F: Yes, but also in your case, you re-used your OpenType feature code, which is natural, but you had to change all the glyphNames to match your file and that wasted so much time and energy. So also having standards in these areas of font development across apps will make the process smoother. Having more resources in this space is a good starting point I think.
N: I also think of these third party apps– InDesign, for example, in Adobe you have to have knowledge of the HarfBuzz shaping and so on.
Automating Splinter’s design build can be compared to using power tools instead of manually chiselling out each master – it made the entire process a lot quicker and less painful. Any future explorations and refinements of the design space will consequently also be much easier to test and eventually build. In terms of future plans, what do you think we should explore further?
F: The future plans that you already sketched out – to have different axes that can control the thickness of different parts of letters. This could be very interesting to research and make it work. We will have to look into this in-depth and how the different sliders could control this.

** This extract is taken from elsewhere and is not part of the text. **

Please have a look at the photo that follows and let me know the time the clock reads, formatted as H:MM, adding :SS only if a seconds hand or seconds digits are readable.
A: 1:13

Maybe experimenting with curves too. That could be cool, but the limitation is the flipping (or reversing) of the curve. As long as we stick with all the rectangles and the straight lines those things are relatively easy to build. Curves will add complexity so looking at the rounded masters will give us more insight. There are some existing packages that I could build on top of as well, so it gives us a starting point.

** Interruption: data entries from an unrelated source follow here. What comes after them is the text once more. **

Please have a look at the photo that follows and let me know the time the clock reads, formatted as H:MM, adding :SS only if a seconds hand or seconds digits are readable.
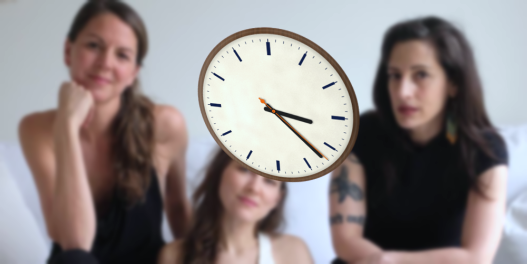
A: 3:22:22
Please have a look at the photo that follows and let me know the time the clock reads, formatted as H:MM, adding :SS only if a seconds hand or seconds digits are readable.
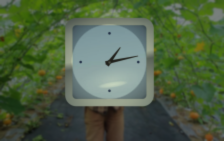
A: 1:13
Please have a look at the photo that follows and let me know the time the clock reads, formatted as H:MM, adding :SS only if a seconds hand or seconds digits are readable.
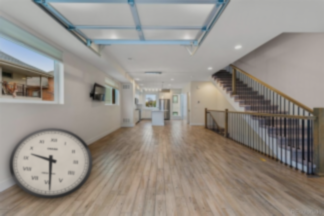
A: 9:29
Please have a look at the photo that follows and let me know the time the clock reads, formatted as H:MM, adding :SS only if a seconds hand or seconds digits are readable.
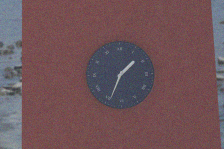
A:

I was very intrigued by the drawings that you made with different thickness of strokes. I think that could also lead us to very unexpected trials and results.
N: Yes, I am also curious to see how the Splinter design space grows further to incorporate all the wild ideas in my sketches, ideas that have already been imagined. Secondly, I want to finish the character sets of Latin and Devanagari. Drawing these strange letterforms to complement the different possibilities is also an exciting role to be in. But finishing these would mean we can see the type be used in real-life projects. Applications of the typefaces always lead to unexpected spin-off ideas that will contribute to the continued experimentation of this project.
Splinter v0.5
This version 0.5 update brings Latin support to the widely modular design space. Splinter’s Latin character set covers basic uppercase, lowercase, punctuation and numerals as well as support for European diacritics.
But this is not all – keeping in mind the display nature of the design we created a stylistic set to make vertical and all-uppercase type-setting easy, where the accented glyphs align with the cap height.
Additionally, there is a small update to the Devanagari character set too. The typeface now includes all rakar and half forms, rendering the character sets of both Latin and Devanagari as nearly complete.
Splinter v0.5 is now live on Future Fonts!